Le Musée du communisme de Prague : une histoire entre rêve, réalité et cauchemar
Situé en plein cœur de Prague, à deux pas de la place de la République, le Musée du communisme retrace, depuis désormais près de vingt-cinq ans, l’histoire du communisme en Tchécoslovaquie, depuis le coup de Prague en 1948 jusqu’à la révolution de Velours en 1989. Reportage dans un lieu qui, contrairement à ce que l'on pourrait penser, n'est pas un attrape-touristes.

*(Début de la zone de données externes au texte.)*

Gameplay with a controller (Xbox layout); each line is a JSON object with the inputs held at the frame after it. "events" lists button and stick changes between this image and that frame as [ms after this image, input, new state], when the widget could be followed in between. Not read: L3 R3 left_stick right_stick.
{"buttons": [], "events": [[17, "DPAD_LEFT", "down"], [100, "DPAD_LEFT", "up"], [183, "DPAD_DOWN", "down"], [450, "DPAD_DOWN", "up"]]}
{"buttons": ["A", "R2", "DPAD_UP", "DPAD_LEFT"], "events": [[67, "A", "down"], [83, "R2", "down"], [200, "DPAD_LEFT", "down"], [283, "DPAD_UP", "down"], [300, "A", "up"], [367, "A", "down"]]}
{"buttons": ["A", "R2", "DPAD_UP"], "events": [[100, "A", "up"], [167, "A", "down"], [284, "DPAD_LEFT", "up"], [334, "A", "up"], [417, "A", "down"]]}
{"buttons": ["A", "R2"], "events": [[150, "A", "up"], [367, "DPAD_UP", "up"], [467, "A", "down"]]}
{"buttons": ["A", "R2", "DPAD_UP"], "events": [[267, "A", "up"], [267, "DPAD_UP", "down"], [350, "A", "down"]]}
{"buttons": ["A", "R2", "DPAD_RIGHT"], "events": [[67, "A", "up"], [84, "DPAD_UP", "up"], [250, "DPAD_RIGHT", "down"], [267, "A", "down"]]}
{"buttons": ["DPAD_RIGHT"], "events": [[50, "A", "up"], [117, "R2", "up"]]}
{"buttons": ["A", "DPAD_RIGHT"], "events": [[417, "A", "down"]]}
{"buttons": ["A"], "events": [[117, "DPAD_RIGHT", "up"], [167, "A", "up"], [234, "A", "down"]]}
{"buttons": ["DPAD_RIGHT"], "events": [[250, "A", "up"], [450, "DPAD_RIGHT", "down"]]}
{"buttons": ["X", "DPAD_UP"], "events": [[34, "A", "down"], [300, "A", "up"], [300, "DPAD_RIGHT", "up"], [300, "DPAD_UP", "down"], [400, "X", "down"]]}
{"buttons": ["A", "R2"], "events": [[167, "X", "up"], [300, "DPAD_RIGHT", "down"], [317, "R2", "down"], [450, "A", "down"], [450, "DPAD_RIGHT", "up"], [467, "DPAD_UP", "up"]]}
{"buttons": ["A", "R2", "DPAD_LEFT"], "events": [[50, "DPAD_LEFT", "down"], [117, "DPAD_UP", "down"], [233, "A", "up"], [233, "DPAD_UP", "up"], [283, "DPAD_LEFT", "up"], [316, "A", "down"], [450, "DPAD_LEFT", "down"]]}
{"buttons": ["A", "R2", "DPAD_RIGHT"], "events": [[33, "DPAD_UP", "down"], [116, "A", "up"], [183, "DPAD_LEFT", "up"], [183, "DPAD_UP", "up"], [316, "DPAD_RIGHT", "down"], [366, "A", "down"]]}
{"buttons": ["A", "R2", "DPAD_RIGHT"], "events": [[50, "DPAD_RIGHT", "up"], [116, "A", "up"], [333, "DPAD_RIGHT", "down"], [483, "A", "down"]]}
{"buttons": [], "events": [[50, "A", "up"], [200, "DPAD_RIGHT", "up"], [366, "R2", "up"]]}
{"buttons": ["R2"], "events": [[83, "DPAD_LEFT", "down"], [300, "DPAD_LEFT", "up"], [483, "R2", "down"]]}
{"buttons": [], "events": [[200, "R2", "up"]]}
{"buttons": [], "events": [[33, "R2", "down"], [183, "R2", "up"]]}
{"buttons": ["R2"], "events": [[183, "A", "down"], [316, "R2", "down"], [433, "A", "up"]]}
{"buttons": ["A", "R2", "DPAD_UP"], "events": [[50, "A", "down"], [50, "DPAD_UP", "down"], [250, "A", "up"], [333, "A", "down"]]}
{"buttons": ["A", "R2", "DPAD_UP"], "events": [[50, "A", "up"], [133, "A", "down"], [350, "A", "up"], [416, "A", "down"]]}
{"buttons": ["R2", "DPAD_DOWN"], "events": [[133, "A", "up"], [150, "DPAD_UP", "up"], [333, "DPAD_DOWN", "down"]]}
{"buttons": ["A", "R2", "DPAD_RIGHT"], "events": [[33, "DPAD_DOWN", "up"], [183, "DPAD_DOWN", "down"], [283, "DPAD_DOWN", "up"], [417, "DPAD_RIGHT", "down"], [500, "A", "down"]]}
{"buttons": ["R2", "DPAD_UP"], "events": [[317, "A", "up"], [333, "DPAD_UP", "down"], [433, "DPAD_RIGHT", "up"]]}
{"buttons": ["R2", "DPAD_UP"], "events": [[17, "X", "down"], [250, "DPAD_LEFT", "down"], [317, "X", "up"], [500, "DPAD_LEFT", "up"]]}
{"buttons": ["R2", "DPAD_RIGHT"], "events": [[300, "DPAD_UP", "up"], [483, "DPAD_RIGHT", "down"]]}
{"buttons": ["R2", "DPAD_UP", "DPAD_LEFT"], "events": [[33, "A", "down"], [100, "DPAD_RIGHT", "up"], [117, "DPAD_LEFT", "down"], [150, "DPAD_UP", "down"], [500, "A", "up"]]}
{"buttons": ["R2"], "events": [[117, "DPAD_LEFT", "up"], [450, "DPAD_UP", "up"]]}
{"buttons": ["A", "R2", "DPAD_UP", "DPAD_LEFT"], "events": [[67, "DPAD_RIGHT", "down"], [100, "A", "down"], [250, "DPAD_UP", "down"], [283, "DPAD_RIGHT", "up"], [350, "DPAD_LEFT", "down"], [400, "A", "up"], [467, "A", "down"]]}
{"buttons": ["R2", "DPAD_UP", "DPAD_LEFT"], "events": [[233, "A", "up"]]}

Fondé par l’homme d’affaires américain Glenn Spicker et le designer tchèque Jan Kaplan au début des années 2000, le Musée du communisme est à ce jour l’unique musée en Tchéquie consacré à l’histoire du communisme dans l’ancienne Tchécoslovaquie.
Afin de comprendre l’avènement au pouvoir du Parti communiste en Tchécoslovaquie, il faut remonter à la libération de Prague par l’armée soviétique en 1945. L’idéologie communiste se diffuse alors progressivement dans la société tchécoslovaque avant de devenir l’idéologie d’État après le coup de Prague en février 1948, une prise de contrôle du pouvoir qui hisse à la tête du pays, quelques mois plus tard, Klement Gottwald, premier président de la Tchécoslovaquie communiste.
L’exposition du musée s’amorce ainsi par une partie consacrée au « rêve » promis par l’idéologie communiste au profit des Tchécoslovaques et de la Tchécoslovaquie. Toutefois la « réalité », qui constitue le deuxième volet de la visite, rattrape rapidement le pays et les aspirations de sa population. Un régime autoritaire est, en effet, instauré. Toute pensée divergente est proscrite et scrupuleusement traquée par la StB, la police secrète à la merci de l’autorité politique. La propagande, longuement abordée dans le musée, constitue également une autre caractéristique majeure du régime, comme le relève cette jeune visiteuse française :
« Quelque chose m’a marquée : il y avait beaucoup de propagande par le régime communiste en Tchécoslovaquie, le peuple n’était pas au courant de certaines réalités. L’industrie a largement été mise en avant pour s’enrichir mais ni l’environnement, ni la santé des êtres humains n’étaient pris en compte. L’exploitation de la terre au profit d’une minorité de la population m’a choquée. À l’origine, je pense que les idées communistes visent à l’égalité, à l’accès aux besoins primaires de tout le monde. En réalité, certaines personnes instrumentalisent ces idées dans leur propre intérêt. Il est donc triste de voir la tournure que cela a pris pendant les quarante années de cette dictature. »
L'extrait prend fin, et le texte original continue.